[EXCERPTED DATA Boundary: Start]

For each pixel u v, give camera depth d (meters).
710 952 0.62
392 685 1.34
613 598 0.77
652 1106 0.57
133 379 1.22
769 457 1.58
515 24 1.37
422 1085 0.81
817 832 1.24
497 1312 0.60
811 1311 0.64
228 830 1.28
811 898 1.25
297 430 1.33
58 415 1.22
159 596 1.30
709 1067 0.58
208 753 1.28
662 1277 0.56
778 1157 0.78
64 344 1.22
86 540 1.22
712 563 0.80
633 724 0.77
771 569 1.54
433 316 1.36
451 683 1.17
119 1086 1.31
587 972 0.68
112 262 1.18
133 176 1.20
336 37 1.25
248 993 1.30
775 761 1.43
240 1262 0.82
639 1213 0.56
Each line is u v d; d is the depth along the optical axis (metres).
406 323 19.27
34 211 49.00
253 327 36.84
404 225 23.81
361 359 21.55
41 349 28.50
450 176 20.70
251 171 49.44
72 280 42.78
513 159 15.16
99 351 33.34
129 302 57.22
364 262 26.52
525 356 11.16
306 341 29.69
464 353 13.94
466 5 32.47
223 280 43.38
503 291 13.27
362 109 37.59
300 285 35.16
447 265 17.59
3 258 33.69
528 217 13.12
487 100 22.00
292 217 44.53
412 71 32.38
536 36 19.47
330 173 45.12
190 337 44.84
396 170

[EXCERPTED DATA Boundary: End]

→ ACTIVITY
Using the records above, report each line with the string "depth".

→ OUTPUT OF THE EXERCISE
For each pixel u v, give camera depth d (meters).
Each line is u v d; d is the depth along the optical axis (metres).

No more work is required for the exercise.